The AREA R15 award is a three-year $300,000 grant to help move forward Towle-Weicksel’s research in melanoma. Her investigations focus on a DNA repair enzyme, and her work has been peer reviewed favorably by experts in the field.

Like the RI-INBRE grant, the research team on the AREA R15 grant consists of two students and a lab manager, Corey Thomas.

Lab manager Corey Thomas
Lab manager Corey Thomas
Chem student
RIC research student Naisha Rodrigues

Students are also provided SURF funding for 10 weeks during the summer.

“If I can train students over the summer and they really get to know what we’re doing and how to work in the lab and also how to work as a team, they will be able to take on this project as an independent study throughout the academic year. And that’s where students really flourish,” says Towle-Weicksel.

Sarah Ebirim
RIC research student Sarah Ebirim

One of the benefits of independent research is that students are given a part of the overall research project to focus on and it becomes their own.

Towle-Weicksel notes that “most of the classes taught in the Department of Physical Sciences have a laboratory component, but they also have clear learning objectives. With independent research, students are immersed in a world where no one knows the answer. Instead, they develop hypotheses. Sometimes they’re surprised when they ask me, ‘What’s going to happen?’ and I say, ‘I don’t know. Let’s try it and find out.’ The challenge and excitement of research is that nobody knows what the right answer is.”

Towle-Weicksel hopes to publish the findings from her research. Certainly she has gained the backing of the scientific community.

Since being hired at RIC in 2015, Towle-Weicksel has received a one-year RI-INBRE SURF grant (2016), a two-year RI-INBRE Early Career Award (2017), a one-year RI Foundation Medical Research Grant (2017), a three-year RI Collaborative Grant (2019) and in 2021 a two-year RI-INBRE/COBRE Award and a three-year NIH AREA R15 Award.

INBRE awards are made to independent biomedical research institutions within the IDeA network.
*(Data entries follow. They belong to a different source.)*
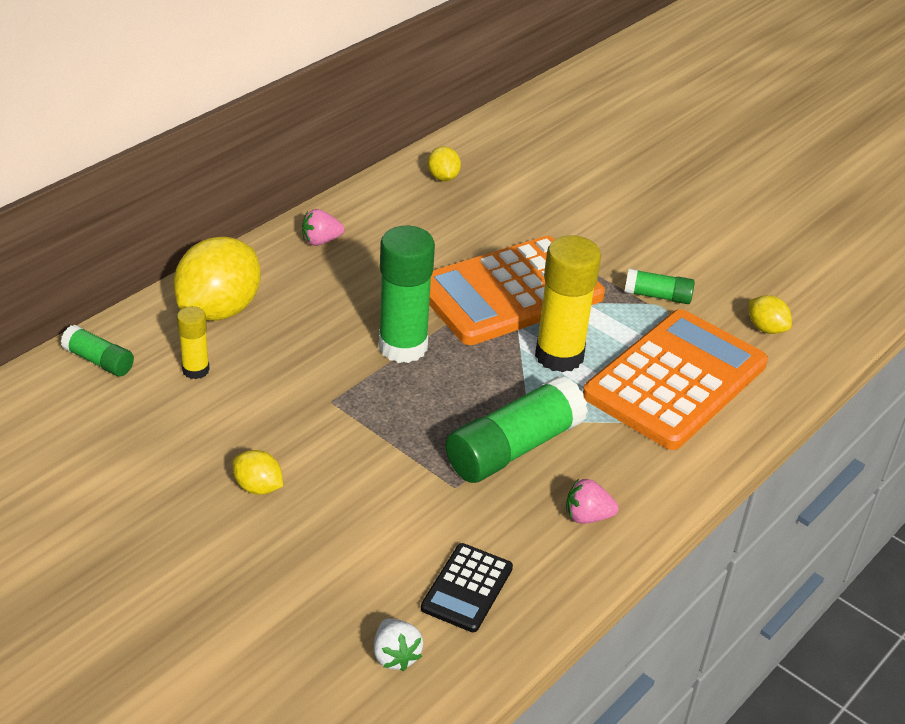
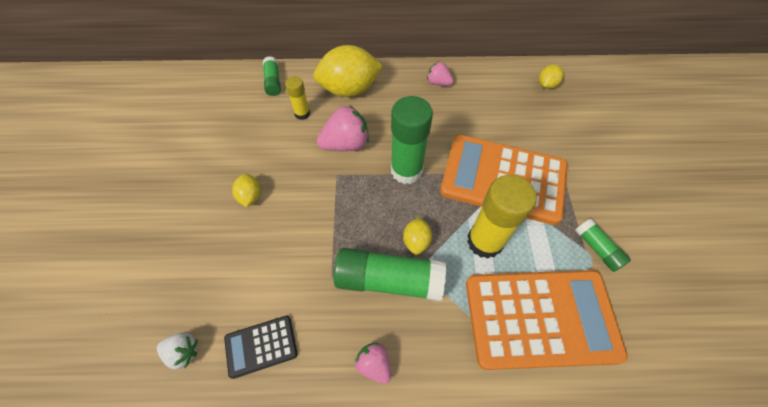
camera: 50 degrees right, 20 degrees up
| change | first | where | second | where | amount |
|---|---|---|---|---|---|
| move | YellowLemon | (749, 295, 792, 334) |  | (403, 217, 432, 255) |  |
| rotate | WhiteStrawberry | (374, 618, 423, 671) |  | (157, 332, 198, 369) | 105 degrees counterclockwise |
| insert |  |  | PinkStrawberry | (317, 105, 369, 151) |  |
Rhode Island is one of 23 states within that network. Awards target undergraduate institutions, community colleges and minority-serving institutions. Grants not only fund faculty, postdoctoral fellow and graduate student research, it funds research opportunities for students through SURF. INBRE’s ultimate goal is for institutions like RIC to serve as a “pipeline” for students to continue in health research careers and to strengthen the science and technology knowledge of the state’s workforce.